Fair Values of Financial Instruments
Fair Values of Financial Instruments:
The fair values of our cash and cash equivalents, restricted cash and cash equivalents, accounts receivable, accounts payable and customer deposits approximate their carrying amounts due to their short-term nature.  The assets that are related to our self-directed, non-qualified deferred compensation plans for certain executives and employees are valued using quoted market prices, a Level 1 valuation technique.  The assets totaled approximately $1,549,000 and $1,450,000 at December 31, 2012 and 2011, respectively and are included in other assets.  The related liability of the same amount is included in other liabilities.
Impairment of Long-Lived Assets
Impairment of Long-Lived Assets:
We review long-lived assets for impairment when circumstances indicate the carrying amount of an asset may not be recoverable. We evaluate long-lived assets for impairment at the individual property or store level, which is the lowest level at which individual cash flows can be identified. For stores with two consecutive years of negative net contribution, we perform an impairment analysis.
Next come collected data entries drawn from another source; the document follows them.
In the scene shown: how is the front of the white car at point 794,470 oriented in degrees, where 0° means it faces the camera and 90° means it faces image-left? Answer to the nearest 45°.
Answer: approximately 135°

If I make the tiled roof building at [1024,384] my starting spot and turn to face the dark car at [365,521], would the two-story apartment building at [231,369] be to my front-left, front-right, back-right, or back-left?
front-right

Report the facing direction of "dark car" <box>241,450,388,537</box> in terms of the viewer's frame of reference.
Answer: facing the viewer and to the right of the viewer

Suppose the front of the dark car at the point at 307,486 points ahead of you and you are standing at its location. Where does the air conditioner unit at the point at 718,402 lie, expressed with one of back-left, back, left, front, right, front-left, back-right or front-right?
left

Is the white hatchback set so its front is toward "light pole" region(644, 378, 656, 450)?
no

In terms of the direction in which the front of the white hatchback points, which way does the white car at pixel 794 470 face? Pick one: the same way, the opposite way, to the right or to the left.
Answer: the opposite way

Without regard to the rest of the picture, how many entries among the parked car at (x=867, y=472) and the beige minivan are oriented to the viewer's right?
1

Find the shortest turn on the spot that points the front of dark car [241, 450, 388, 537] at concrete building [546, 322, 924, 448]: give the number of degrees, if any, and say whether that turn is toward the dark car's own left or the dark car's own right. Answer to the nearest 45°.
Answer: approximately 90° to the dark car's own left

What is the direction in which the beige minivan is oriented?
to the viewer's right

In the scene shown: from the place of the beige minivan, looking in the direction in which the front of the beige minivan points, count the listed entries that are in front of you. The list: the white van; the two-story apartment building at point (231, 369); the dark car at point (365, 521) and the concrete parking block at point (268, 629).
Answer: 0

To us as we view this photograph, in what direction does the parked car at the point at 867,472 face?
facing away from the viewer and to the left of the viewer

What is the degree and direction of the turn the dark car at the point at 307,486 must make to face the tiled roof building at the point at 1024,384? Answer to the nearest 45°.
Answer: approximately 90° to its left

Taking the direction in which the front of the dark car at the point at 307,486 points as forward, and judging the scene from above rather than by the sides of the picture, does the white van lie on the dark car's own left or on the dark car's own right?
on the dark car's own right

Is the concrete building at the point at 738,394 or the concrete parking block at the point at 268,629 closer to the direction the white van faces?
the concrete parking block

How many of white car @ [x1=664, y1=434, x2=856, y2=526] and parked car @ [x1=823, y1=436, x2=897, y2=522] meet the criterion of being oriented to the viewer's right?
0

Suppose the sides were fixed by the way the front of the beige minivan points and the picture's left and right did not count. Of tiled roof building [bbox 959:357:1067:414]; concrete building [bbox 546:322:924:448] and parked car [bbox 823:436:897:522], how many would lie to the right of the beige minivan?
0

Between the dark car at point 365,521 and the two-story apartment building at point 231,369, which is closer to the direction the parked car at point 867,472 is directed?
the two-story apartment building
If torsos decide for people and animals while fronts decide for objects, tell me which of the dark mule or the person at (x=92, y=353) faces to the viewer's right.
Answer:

When evaluating these assets for potential impairment, we first compare the carrying amount of the asset to the store's estimated future cash flows (undiscounted and without interest charges).  If the estimated future cash flows are less than the carrying amount of the asset, an impairment loss calculation is prepared.  The impairment loss calculation compares the carrying amount of the asset to the store's assets' estimated fair value, which is determined on the basis of fair value for similar assets or future cash flows (discounted and with interest charges).  If required, an impairment loss is recorded in SG&A expense for the difference in the asset's carrying value and the asset's estimated fair value.
Earnings (Loss) Per Share
Earnings Per Share:
We report our earnings per share using the two class method. The income per share for each class of common stock is calculated assuming 100% of our earnings are distributed as dividends to each class of common stock based on their contractual rights. See Note 12 for the computational components of basic and diluted earnings per share.
Comprehensive Income
Comprehensive Income:
The components of accumulated other comprehensive income, net of income taxes, were comprised primarily of unrecognized pension liability adjustments totaling approximately $23,378,000 and $24,879,000 at December 31, 2012 and 2011, respectively.

Accounting Change:
On January 1, 2012, we adopted FASB Accounting Standards Update (ASU) 2011-05, an amendment to ASC 220, Comprehensive Income. ASU 2011-05 introduced a new statement, the Consolidated Statement of Comprehensive Income. The amendments affect only the display of those components of equity categorized as other comprehensive income and do not change existing recognition and measurement requirements that determine either other comprehensive income or net income.